HomeAway Prices IPO At $27 Per Share With A Market Cap Of $2 Billion

Vacation home rental service HomeAway has priced its IPO, which is set to begin trading tomorrow morning at $27 per share, giving the company a valuation of $2 billion. The company aims to raise as much as $248 million in the offering.

Last week, HomeAway priced the range of its offering between $24 and $27 per share, so this final pricing is at the high end of the range. The company’s shares will begin trading tomorrow morning on the NASDAQ under the ticker symbol “AWAY.” The company’s IPO is being underwritten by Morgan Stanley, Deutsche Bank, Goldman Sachs and J.P. Morgan.

HomeAway, which filed for an IPO in March, currently offers home rentals through 31 websites in 11 languages and provides listings for vacation rentals located in over 145 countries. In 2010, its sites averaged over 9.5 million unique monthly visitors.

In the offering, HomeAway is offering 5,931,335 shares and 2,068,665 shares are being offered by selling stockholders. In addition, the selling stockholders have granted the underwriters an option to purchase up to an additional 1,200,000 shares of common stock.
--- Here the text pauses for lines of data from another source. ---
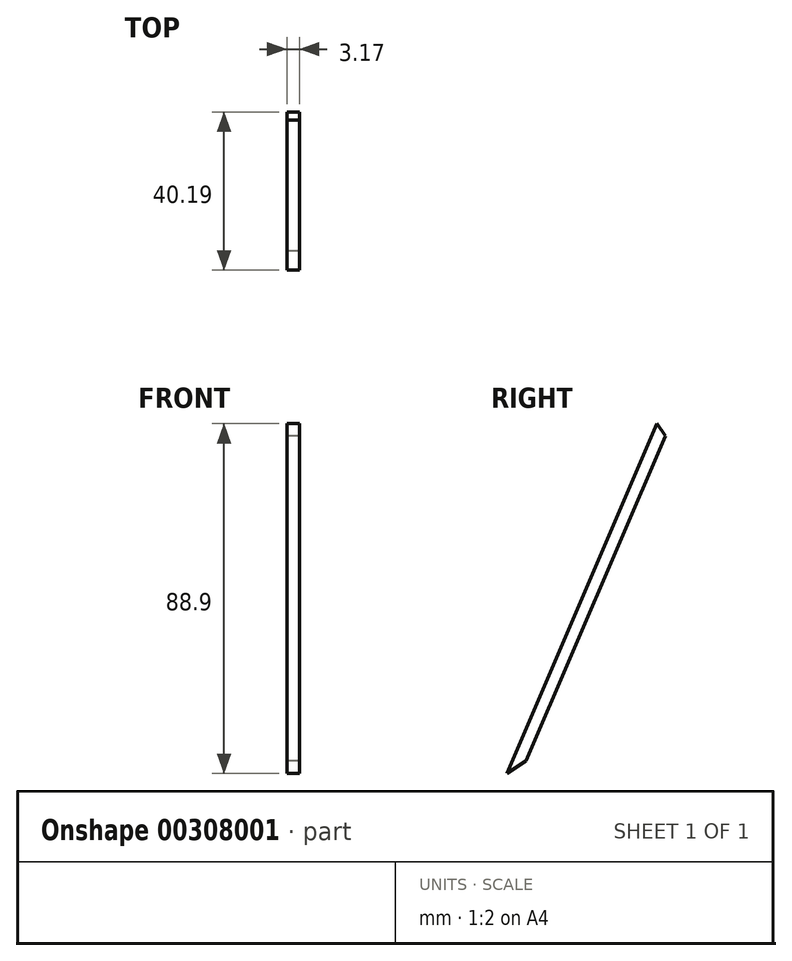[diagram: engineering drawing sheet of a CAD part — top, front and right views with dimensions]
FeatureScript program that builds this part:
annotation { "Feature Type Name" : "Feature", "Feature Type Description" : "" }
export const myFeature = defineFeature(function(context is Context, id is Id, definition is map)
    precondition{}
    {
        {
            var Q0;
            Q0=qCreatedBy(makeId("Right.planeOp"),FACE);
            var sketch = newSketch(context, id + "F0", { "sketchPlane" : qUnion([Q0])});
            skLineSegment(sketch, "E0", {"start": v(0, 0) * mm, "end": v(38.1, 88.9) * mm});
            skLineSegment(sketch, "E1.0", {"start": v(4.82, 3.18) * mm, "end": v(40.2, 85.73) * mm});
            skLineSegment(sketch, "E2", {"start": v(4.82, 3.18) * mm, "end": v(0, 0) * mm});
            skLineSegment(sketch, "E3", {"start": v(38.1, 88.9) * mm, "end": v(40.2, 85.73) * mm});
            skSolve(sketch);
        }
        {
            var Q0;
            Q0=makeQuery(id+"F0.imprint","IMPRINT",FACE,{"disambiguationData":[TD([[makeQuery(id+"F0.imprint","IMPRINT",EDGE,{"derivedFrom":sQuery(id+"F0.wireOp",EDGE,"E0")}),-1.0]])]});
            extrude(context, id + "F1", {"entities" : qUnion([Q0]), "depth" : 3.17 * mm});
        }
    });
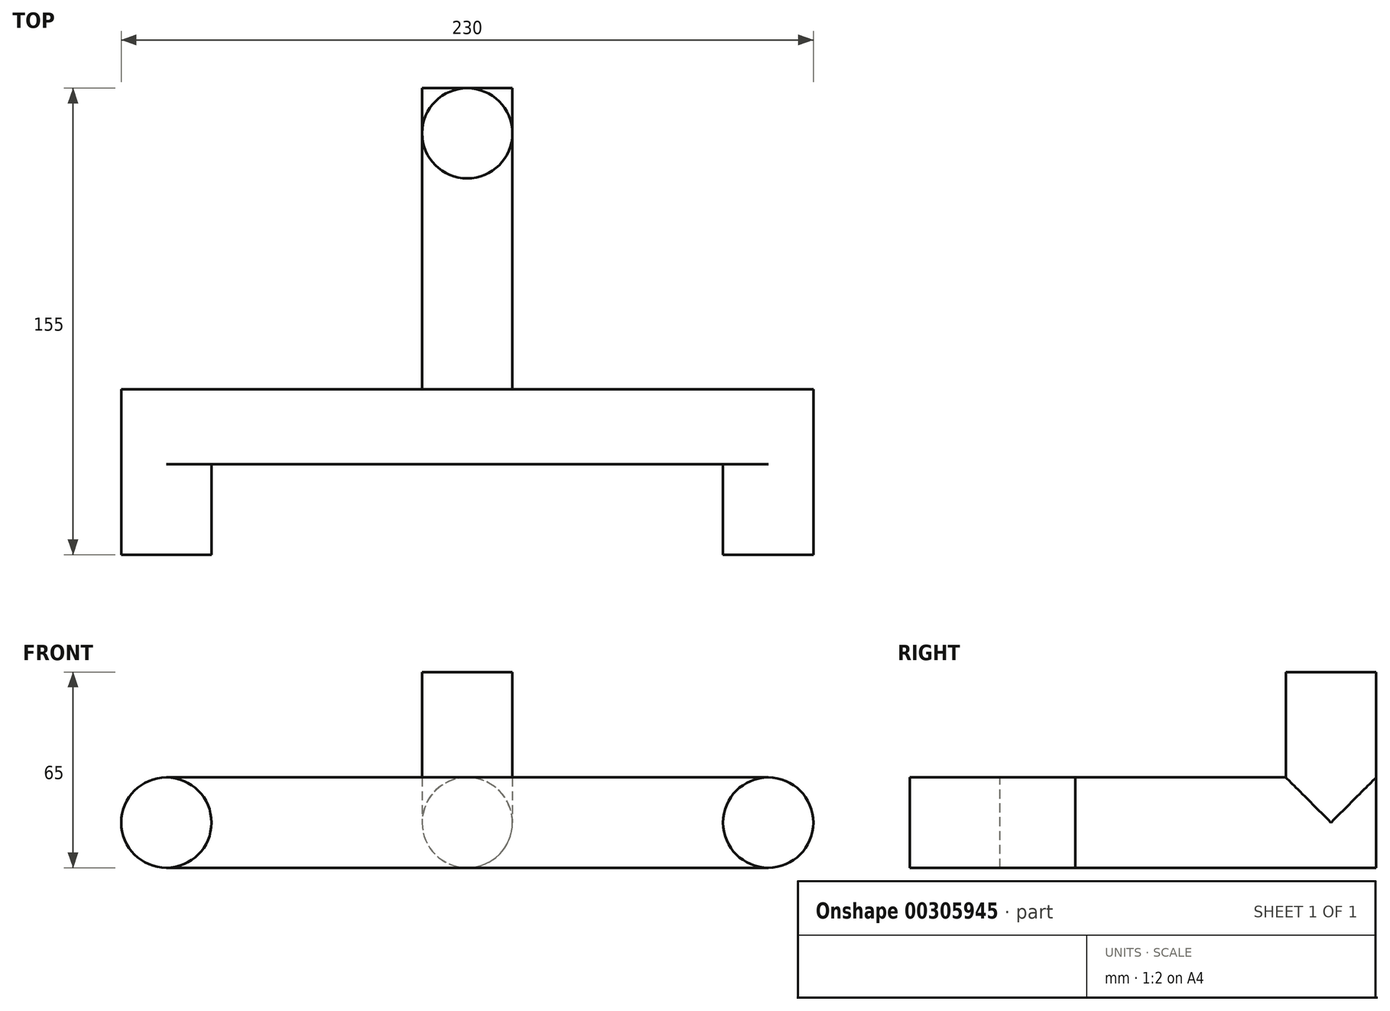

Unlike some of its predecessors in the tech IPO market, HomeAway is actually brining in both revenue and profit. HomeAway saw $167.9 million in 2010 revenue, which is up 39.6% from 2009. In 2010, 37.9% of the company’s revenue came from outside the United States, including 36.6% from Europe and 1.3% from Latin America. In 2010, rental listings contributed 91.1% of HomeAway’s revenue.

Net Income for 2010 came in at $16.9 million, up from $7.6 million in 2009. And the company says there is plenty of room for growth—the vacation rental market is valued at $85 billion in 2010 in the United States and Europe.

HomeAway has raised close to a half a billion dollars in venture funding, and in its most recent investment round was valued at $1.4 billion. So $2 billion isn’t too far off from this estimate nine months ago.

It’s important to note that company isn’t raising its IPO range significantly, as others have in the past. How that will impact the opening price is unclear. For example, LinkedIn priced at $45 (at the high end of its set range) but opened at $83 per share. Pandora, on the other hand, priced at $16 per share (well above its range of $10 to $12 per share) and opened at $20 per share.

We’ll see how the markets respons to HomeAway tomorrow.